## Exercise description:
Your answer should consist only of the lines below from the one with "notebook: present [664,611,754,636]" through the one with "side table: none", copied exactly.

## Records shown:

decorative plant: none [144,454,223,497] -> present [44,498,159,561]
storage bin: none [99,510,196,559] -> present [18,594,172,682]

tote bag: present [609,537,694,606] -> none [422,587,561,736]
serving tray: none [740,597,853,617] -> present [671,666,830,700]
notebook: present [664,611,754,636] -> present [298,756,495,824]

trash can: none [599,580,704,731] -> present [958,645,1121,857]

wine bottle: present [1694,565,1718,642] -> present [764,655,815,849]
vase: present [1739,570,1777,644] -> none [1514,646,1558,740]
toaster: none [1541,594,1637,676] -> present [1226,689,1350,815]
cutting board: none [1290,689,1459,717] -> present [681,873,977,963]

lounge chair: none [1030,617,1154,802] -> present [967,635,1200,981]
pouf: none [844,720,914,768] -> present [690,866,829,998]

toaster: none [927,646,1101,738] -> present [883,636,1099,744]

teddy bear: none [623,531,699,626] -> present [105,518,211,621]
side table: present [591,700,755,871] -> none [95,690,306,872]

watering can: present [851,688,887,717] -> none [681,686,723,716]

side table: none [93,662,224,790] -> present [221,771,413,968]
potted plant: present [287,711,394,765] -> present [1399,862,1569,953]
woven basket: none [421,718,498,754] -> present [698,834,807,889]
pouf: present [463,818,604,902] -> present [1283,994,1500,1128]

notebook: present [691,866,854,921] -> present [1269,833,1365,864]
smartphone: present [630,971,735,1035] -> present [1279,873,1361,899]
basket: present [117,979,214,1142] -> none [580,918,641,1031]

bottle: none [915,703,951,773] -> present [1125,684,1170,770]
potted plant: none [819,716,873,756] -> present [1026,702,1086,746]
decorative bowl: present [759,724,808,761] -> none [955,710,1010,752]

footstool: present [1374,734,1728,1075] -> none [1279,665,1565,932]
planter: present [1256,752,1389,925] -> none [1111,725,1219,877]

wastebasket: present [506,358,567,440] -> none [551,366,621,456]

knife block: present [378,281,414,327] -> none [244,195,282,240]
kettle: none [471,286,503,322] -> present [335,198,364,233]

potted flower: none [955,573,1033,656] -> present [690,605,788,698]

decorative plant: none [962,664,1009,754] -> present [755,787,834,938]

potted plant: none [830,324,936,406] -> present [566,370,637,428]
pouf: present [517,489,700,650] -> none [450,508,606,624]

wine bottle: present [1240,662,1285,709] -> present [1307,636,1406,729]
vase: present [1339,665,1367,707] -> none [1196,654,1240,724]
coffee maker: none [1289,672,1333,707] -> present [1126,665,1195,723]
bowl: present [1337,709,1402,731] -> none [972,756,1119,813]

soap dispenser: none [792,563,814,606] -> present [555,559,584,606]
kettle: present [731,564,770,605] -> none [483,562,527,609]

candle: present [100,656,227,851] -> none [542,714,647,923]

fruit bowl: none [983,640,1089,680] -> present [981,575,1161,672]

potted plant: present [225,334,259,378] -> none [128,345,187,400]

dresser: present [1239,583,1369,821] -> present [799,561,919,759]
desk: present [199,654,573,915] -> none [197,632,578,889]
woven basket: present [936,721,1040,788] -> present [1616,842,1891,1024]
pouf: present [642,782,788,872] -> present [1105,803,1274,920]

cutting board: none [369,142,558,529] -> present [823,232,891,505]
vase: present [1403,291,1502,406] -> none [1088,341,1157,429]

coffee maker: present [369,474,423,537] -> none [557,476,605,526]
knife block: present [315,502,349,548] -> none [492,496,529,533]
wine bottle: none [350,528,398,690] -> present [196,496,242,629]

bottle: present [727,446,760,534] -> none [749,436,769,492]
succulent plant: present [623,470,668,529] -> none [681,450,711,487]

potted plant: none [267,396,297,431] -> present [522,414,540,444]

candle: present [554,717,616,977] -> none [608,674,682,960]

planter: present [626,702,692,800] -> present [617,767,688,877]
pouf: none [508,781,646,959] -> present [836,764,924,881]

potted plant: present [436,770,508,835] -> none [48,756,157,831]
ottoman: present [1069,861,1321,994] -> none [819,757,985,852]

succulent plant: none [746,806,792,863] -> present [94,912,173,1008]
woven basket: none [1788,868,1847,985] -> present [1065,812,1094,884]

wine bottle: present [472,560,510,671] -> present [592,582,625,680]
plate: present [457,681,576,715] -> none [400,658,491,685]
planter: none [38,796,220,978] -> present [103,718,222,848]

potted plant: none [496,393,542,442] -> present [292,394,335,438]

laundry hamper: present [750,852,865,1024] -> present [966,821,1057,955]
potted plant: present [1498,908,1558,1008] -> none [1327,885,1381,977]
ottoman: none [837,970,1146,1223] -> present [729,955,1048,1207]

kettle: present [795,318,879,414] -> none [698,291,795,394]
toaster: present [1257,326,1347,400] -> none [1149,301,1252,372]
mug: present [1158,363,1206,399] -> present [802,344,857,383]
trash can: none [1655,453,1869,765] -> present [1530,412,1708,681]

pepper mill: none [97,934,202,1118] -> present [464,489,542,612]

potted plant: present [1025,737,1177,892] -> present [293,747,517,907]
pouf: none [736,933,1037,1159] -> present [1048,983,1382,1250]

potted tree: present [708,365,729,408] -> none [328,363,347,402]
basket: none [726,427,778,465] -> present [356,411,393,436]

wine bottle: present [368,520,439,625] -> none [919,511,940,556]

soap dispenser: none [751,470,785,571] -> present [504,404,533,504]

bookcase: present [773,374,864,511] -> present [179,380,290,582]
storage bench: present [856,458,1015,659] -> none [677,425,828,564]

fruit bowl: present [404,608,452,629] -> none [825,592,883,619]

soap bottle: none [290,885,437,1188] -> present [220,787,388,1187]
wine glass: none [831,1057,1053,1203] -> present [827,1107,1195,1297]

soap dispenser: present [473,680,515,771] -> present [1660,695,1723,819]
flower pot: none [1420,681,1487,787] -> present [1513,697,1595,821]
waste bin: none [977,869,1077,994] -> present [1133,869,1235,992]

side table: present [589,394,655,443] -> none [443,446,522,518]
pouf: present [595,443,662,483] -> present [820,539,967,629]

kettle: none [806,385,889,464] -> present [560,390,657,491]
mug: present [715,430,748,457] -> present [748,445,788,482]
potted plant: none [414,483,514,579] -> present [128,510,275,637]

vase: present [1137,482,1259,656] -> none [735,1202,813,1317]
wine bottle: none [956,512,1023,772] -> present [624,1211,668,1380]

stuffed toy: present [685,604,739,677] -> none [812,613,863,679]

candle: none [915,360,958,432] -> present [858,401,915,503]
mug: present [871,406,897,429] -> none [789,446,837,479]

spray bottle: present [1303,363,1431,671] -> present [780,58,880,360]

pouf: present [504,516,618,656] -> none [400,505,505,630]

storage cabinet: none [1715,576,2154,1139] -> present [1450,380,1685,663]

## Written response:
notebook: present [664,611,754,636] -> present [298,756,495,824]

trash can: none [599,580,704,731] -> present [958,645,1121,857]

wine bottle: present [1694,565,1718,642] -> present [764,655,815,849]
vase: present [1739,570,1777,644] -> none [1514,646,1558,740]
toaster: none [1541,594,1637,676] -> present [1226,689,1350,815]
cutting board: none [1290,689,1459,717] -> present [681,873,977,963]

lounge chair: none [1030,617,1154,802] -> present [967,635,1200,981]
pouf: none [844,720,914,768] -> present [690,866,829,998]

toaster: none [927,646,1101,738] -> present [883,636,1099,744]

teddy bear: none [623,531,699,626] -> present [105,518,211,621]
side table: present [591,700,755,871] -> none [95,690,306,872]

watering can: present [851,688,887,717] -> none [681,686,723,716]

side table: none [93,662,224,790] -> present [221,771,413,968]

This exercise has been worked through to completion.